Available data: Begin
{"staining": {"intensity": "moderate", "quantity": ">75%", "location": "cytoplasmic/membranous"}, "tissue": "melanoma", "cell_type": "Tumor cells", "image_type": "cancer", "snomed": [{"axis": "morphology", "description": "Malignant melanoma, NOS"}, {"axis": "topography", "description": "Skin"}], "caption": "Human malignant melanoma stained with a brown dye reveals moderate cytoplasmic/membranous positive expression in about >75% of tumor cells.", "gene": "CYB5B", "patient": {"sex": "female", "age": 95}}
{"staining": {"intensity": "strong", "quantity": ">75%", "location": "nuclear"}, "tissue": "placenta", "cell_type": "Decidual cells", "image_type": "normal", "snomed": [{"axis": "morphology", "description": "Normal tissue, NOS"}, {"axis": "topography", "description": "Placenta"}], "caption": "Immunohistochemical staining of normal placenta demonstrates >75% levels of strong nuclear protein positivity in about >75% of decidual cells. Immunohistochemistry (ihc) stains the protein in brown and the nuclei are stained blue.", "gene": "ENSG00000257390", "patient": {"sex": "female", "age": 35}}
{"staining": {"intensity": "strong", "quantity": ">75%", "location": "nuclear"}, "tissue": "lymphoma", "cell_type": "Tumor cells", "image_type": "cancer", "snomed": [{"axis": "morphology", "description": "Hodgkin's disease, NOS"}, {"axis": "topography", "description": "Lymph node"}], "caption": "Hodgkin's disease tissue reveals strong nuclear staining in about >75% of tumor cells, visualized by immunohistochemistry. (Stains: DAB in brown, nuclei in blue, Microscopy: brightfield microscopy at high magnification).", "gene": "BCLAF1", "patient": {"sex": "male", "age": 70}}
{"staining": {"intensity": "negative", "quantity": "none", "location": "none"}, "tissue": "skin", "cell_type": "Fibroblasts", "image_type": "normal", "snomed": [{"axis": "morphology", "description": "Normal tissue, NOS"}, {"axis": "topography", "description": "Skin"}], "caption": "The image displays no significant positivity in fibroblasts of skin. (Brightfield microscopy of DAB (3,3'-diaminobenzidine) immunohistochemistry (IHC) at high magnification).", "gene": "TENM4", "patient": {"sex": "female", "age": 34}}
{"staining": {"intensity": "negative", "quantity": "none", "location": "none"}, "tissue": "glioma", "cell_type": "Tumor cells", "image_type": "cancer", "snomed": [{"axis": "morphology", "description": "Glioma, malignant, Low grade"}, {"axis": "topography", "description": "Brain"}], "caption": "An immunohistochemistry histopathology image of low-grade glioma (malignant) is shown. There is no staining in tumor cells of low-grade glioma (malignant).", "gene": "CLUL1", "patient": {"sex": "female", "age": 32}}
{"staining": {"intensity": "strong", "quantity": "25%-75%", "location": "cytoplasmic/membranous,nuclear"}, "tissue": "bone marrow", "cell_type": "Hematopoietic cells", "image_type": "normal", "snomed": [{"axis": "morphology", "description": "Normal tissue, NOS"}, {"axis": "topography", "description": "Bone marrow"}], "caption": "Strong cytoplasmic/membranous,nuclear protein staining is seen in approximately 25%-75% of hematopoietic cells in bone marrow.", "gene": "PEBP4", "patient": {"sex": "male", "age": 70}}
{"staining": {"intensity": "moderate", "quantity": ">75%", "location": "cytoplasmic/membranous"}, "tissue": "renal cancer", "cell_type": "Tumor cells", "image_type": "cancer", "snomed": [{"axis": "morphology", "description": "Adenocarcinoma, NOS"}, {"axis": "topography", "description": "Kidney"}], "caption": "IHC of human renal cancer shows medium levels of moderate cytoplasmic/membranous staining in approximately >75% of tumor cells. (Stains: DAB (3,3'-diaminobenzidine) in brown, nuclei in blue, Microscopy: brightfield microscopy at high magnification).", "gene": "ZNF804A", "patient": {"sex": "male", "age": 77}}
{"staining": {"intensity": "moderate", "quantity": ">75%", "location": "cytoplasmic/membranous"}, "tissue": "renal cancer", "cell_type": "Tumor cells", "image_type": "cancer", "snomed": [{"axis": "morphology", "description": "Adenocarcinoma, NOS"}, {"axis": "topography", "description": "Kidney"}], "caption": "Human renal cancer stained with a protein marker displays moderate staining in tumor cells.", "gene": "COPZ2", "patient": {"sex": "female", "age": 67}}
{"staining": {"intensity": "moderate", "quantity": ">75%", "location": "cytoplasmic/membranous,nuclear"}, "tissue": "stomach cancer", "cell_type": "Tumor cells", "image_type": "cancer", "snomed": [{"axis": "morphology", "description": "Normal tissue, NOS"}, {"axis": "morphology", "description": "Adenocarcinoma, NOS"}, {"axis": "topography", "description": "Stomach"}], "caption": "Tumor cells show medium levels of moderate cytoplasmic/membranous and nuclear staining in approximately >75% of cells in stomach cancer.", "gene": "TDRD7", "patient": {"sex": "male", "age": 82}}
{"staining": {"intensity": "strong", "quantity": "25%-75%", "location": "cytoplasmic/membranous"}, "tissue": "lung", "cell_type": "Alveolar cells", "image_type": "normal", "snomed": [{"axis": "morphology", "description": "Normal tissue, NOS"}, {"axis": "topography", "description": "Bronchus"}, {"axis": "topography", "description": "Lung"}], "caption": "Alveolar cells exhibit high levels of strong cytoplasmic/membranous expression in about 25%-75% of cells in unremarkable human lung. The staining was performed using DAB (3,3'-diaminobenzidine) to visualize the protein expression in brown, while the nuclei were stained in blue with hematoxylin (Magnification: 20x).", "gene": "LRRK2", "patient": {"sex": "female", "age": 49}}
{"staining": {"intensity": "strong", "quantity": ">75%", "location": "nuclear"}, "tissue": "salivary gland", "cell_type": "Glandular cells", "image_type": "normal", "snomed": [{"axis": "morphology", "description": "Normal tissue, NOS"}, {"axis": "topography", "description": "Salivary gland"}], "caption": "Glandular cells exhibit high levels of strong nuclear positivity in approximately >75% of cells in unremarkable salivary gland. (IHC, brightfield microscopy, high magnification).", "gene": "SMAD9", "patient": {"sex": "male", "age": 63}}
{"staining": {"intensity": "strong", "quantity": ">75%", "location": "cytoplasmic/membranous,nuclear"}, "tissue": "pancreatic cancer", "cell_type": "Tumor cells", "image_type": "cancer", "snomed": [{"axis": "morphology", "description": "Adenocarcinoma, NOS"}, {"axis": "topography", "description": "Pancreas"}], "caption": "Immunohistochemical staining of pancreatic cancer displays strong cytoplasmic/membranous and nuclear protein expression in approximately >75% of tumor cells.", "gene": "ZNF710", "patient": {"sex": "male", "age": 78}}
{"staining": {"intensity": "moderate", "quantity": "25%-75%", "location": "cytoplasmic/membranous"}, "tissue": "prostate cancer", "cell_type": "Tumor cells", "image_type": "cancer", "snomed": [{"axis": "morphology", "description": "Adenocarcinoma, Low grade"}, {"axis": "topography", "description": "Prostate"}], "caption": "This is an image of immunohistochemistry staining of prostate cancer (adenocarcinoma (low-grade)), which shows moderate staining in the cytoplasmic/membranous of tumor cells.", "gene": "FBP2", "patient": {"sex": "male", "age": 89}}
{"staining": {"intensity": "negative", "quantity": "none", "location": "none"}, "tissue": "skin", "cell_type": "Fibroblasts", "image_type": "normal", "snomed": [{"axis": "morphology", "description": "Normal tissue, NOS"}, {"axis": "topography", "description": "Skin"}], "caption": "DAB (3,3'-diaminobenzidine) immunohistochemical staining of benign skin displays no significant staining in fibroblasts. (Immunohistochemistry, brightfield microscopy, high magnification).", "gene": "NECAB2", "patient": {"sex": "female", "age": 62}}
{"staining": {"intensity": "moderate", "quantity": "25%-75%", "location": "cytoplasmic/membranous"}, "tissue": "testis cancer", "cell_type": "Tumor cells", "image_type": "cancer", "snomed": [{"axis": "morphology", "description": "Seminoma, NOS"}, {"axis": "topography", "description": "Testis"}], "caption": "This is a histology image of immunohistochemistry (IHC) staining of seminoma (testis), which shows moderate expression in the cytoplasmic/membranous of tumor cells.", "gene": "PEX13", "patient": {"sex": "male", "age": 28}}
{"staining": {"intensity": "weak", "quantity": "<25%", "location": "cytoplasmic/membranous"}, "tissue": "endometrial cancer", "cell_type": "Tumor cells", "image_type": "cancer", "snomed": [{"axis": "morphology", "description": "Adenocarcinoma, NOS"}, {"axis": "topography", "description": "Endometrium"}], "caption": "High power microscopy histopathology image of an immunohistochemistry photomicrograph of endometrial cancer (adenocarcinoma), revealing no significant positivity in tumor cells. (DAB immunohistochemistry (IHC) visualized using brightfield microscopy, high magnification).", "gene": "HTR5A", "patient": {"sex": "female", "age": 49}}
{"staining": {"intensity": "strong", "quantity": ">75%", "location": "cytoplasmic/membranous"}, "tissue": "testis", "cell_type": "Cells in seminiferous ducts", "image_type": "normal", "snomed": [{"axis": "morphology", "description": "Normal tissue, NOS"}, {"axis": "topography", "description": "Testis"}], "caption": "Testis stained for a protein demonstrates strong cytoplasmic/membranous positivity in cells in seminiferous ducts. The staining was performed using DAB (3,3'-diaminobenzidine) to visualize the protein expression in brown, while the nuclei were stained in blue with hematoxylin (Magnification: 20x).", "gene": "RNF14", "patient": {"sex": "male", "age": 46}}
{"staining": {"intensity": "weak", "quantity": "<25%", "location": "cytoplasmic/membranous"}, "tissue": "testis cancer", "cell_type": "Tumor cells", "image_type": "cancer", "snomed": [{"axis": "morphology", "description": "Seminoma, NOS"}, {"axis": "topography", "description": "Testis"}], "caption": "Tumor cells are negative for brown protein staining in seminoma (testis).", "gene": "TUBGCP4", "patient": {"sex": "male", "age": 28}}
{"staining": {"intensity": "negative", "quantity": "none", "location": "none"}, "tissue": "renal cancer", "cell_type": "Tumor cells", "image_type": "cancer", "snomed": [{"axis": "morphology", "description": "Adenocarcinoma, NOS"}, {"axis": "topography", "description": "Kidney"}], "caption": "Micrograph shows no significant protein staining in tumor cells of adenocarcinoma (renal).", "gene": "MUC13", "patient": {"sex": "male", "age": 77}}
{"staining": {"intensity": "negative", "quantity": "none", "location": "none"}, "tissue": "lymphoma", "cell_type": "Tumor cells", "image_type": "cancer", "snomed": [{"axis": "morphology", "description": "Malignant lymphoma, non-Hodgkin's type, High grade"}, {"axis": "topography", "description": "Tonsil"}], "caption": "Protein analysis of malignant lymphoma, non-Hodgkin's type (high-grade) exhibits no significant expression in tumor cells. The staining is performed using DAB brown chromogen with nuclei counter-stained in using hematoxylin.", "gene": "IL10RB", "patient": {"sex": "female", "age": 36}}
Available data: End
• _What to do_: Everything from the first line of the data through the line holding "image displays no" should be output exactly, and no other lines.

• _Task result_:
{"staining": {"intensity": "moderate", "quantity": ">75%", "location": "cytoplasmic/membranous"}, "tissue": "melanoma", "cell_type": "Tumor cells", "image_type": "cancer", "snomed": [{"axis": "morphology", "description": "Malignant melanoma, NOS"}, {"axis": "topography", "description": "Skin"}], "caption": "Human malignant melanoma stained with a brown dye reveals moderate cytoplasmic/membranous positive expression in about >75% of tumor cells.", "gene": "CYB5B", "patient": {"sex": "female", "age": 95}}
{"staining": {"intensity": "strong", "quantity": ">75%", "location": "nuclear"}, "tissue": "placenta", "cell_type": "Decidual cells", "image_type": "normal", "snomed": [{"axis": "morphology", "description": "Normal tissue, NOS"}, {"axis": "topography", "description": "Placenta"}], "caption": "Immunohistochemical staining of normal placenta demonstrates >75% levels of strong nuclear protein positivity in about >75% of decidual cells. Immunohistochemistry (ihc) stains the protein in brown and the nuclei are stained blue.", "gene": "ENSG00000257390", "patient": {"sex": "female", "age": 35}}
{"staining": {"intensity": "strong", "quantity": ">75%", "location": "nuclear"}, "tissue": "lymphoma", "cell_type": "Tumor cells", "image_type": "cancer", "snomed": [{"axis": "morphology", "description": "Hodgkin's disease, NOS"}, {"axis": "topography", "description": "Lymph node"}], "caption": "Hodgkin's disease tissue reveals strong nuclear staining in about >75% of tumor cells, visualized by immunohistochemistry. (Stains: DAB in brown, nuclei in blue, Microscopy: brightfield microscopy at high magnification).", "gene": "BCLAF1", "patient": {"sex": "male", "age": 70}}
{"staining": {"intensity": "negative", "quantity": "none", "location": "none"}, "tissue": "skin", "cell_type": "Fibroblasts", "image_type": "normal", "snomed": [{"axis": "morphology", "description": "Normal tissue, NOS"}, {"axis": "topography", "description": "Skin"}], "caption": "The image displays no significant positivity in fibroblasts of skin. (Brightfield microscopy of DAB (3,3'-diaminobenzidine) immunohistochemistry (IHC) at high magnification).", "gene": "TENM4", "patient": {"sex": "female", "age": 34}}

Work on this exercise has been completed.